**EXERCISE AIM**
All pictures should be dropped, and only the lines from the top of the entries below through the line containing "Rendered at 1241 by 1754 pixels." repeated exactly, both ends included.
═══ MATERIAL TO PROCESS
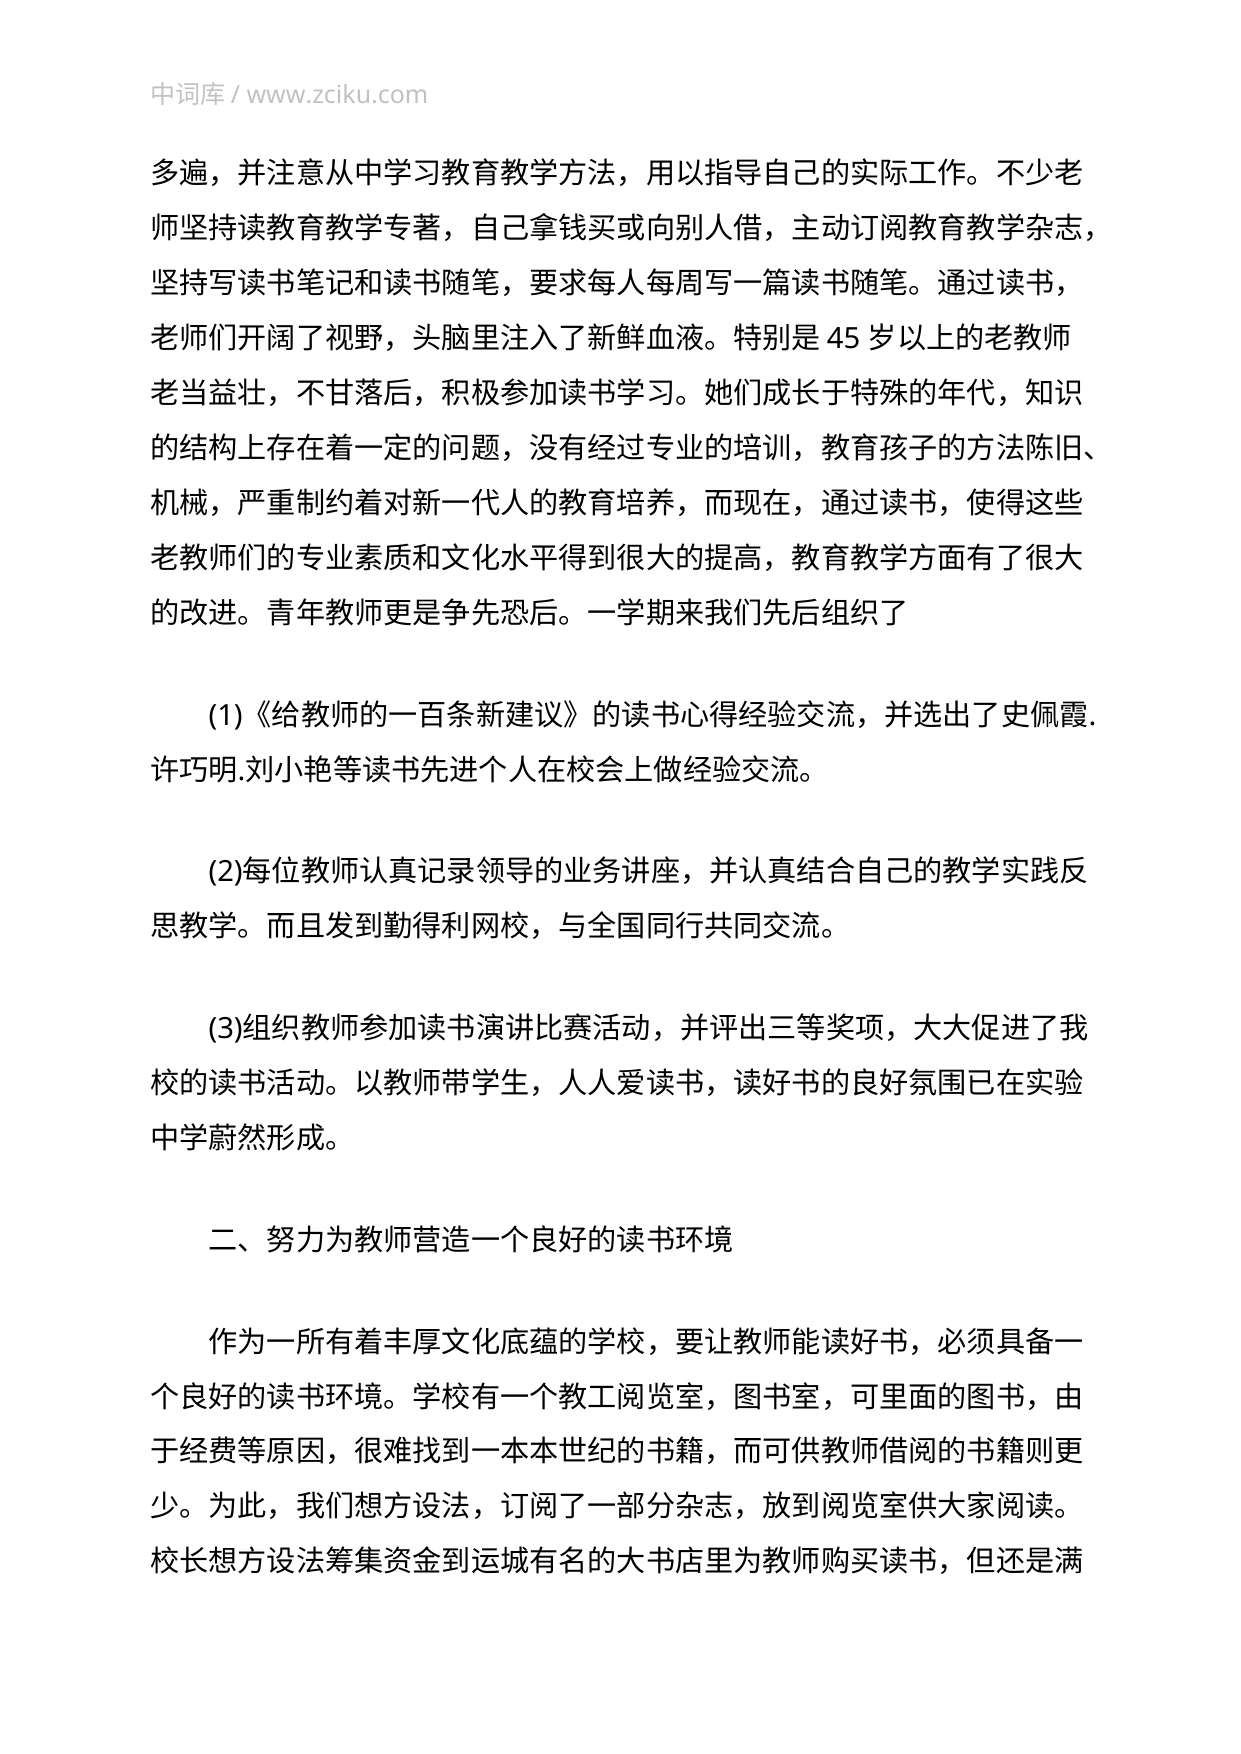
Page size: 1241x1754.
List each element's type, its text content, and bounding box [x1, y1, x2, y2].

text 二、努力为教师营造一个良好的读书环境 [150, 1216, 1090, 1259]
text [150, 150, 1090, 632]
text (1)《给教师的一百条新建议》的读书心得经验交流，并选出了史佩霞.许巧明.刘小艳等读书先进个人在校会上做经验交流。 [150, 691, 1090, 788]
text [150, 1318, 1090, 1580]
text (2)每位教师认真记录领导的业务讲座，并认真结合自己的教学实践反思教学。而且发到勤得利网校，与全国同行共同交流。 [150, 848, 1090, 945]
text (3)组织教师参加读书演讲比赛活动，并评出三等奖项，大大促进了我校的读书活动。以教师带学生，人人爱读书，读好书的良好氛围已在实验中学蔚然形成。 [150, 1005, 1090, 1157]
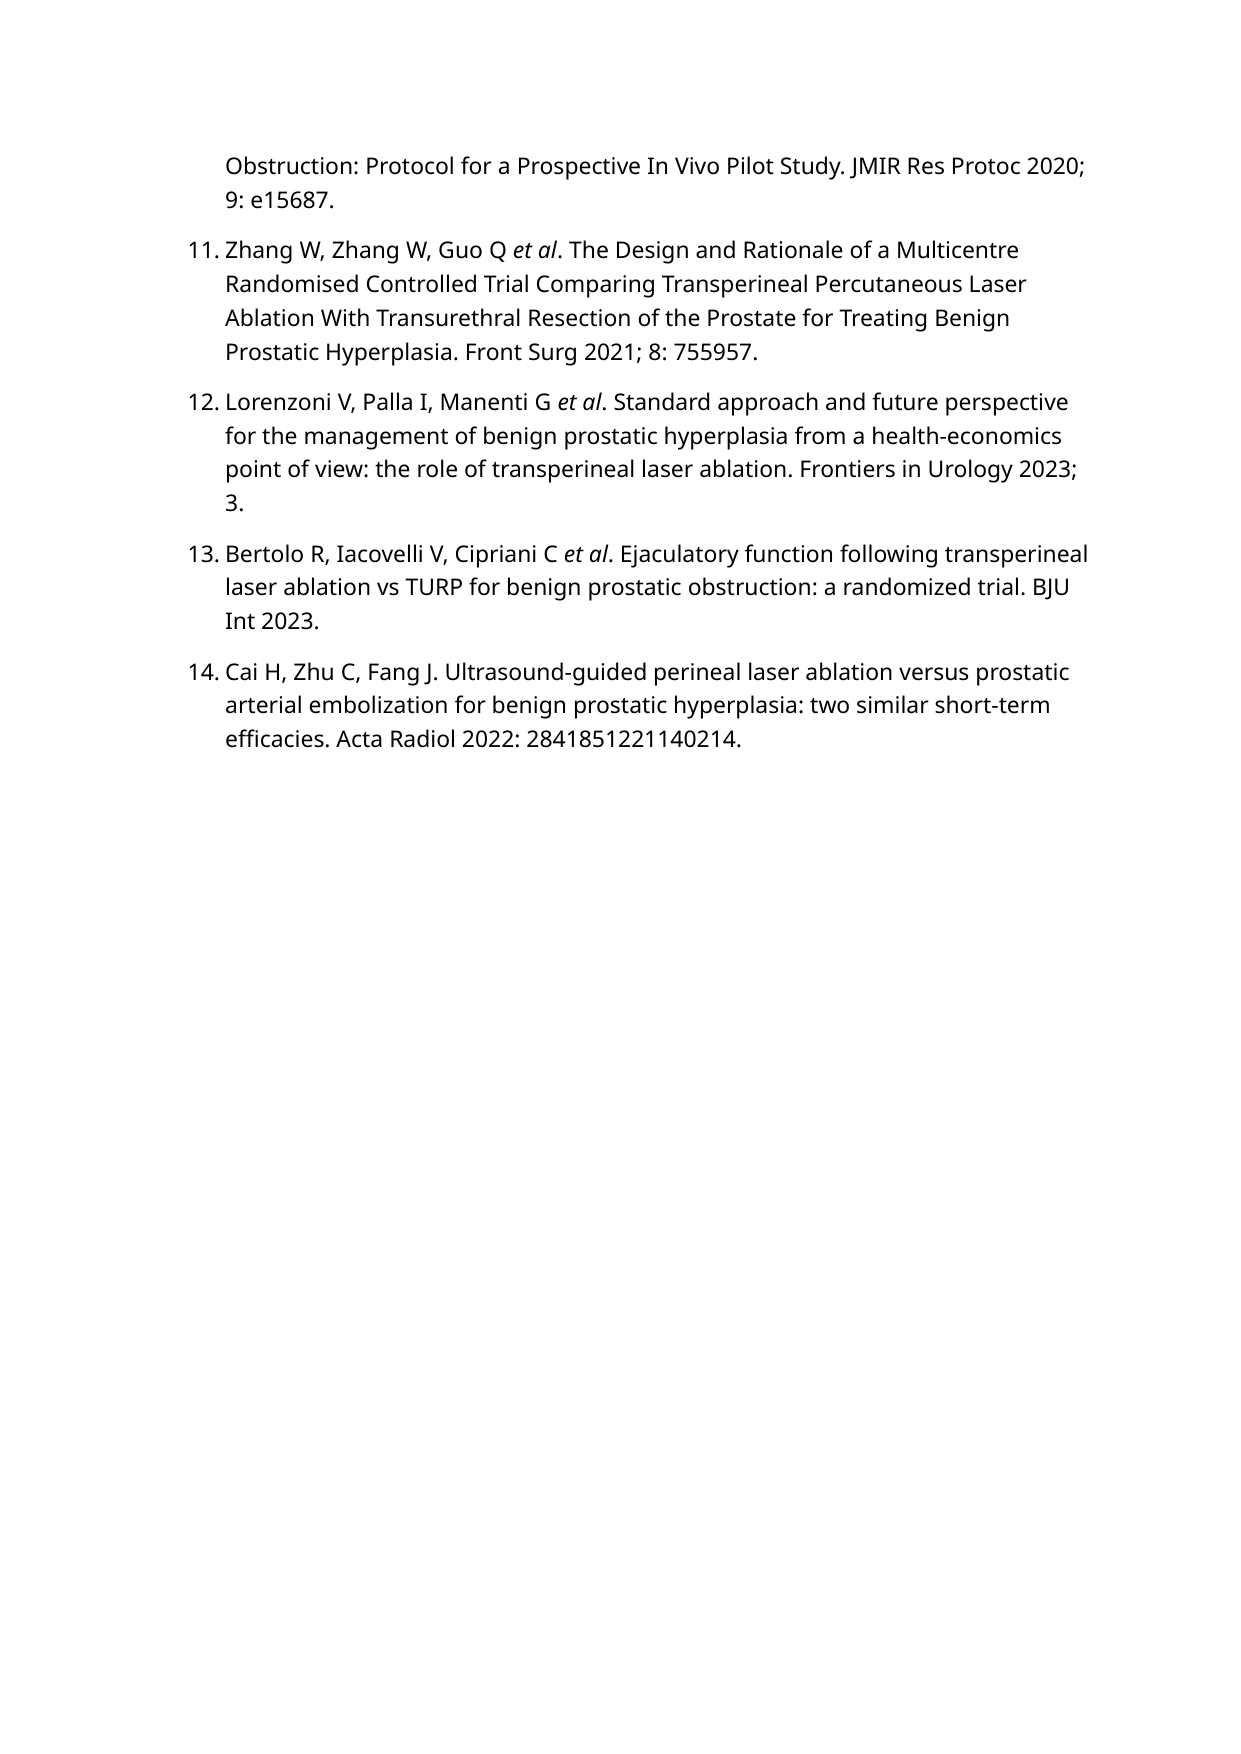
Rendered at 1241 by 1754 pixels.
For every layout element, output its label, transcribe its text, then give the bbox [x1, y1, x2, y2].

list Lorenzoni V, Palla I, Manenti G et al. Standard approach and future perspective for the management of benign prostatic hyperplasia from a health-economics point of view: the role of transperineal laser ablation. Frontiers in Urology 2023; 3. [187, 386, 1090, 518]
list Zhang W, Zhang W, Guo Q et al. The Design and Rationale of a Multicentre Randomised Controlled Trial Comparing Transperineal Percutaneous Laser Ablation With Transurethral Resection of the Prostate for Treating Benign Prostatic Hyperplasia. Front Surg 2021; 8: 755957. [187, 234, 1090, 367]
list Bertolo R, Iacovelli V, Cipriani C et al. Ejaculatory function following transperineal laser ablation vs TURP for benign prostatic obstruction: a randomized trial. BJU Int 2023. [187, 537, 1090, 636]
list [187, 150, 1090, 215]
list Cai H, Zhu C, Fang J. Ultrasound-guided perineal laser ablation versus prostatic arterial embolization for benign prostatic hyperplasia: two similar short-term efficacies. Acta Radiol 2022: 2841851221140214. [187, 655, 1090, 754]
══════
**TASK RESPONSE**
Page size: 1241x1754.
List each element's type, its text content, and bounding box [x1, y1, x2, y2].

text 二、努力为教师营造一个良好的读书环境 [150, 1216, 1090, 1259]
text [150, 150, 1090, 632]
text (1)《给教师的一百条新建议》的读书心得经验交流，并选出了史佩霞.许巧明.刘小艳等读书先进个人在校会上做经验交流。 [150, 691, 1090, 788]
text [150, 1318, 1090, 1580]
text (2)每位教师认真记录领导的业务讲座，并认真结合自己的教学实践反思教学。而且发到勤得利网校，与全国同行共同交流。 [150, 848, 1090, 945]
text (3)组织教师参加读书演讲比赛活动，并评出三等奖项，大大促进了我校的读书活动。以教师带学生，人人爱读书，读好书的良好氛围已在实验中学蔚然形成。 [150, 1005, 1090, 1157]
Rendered at 1241 by 1754 pixels.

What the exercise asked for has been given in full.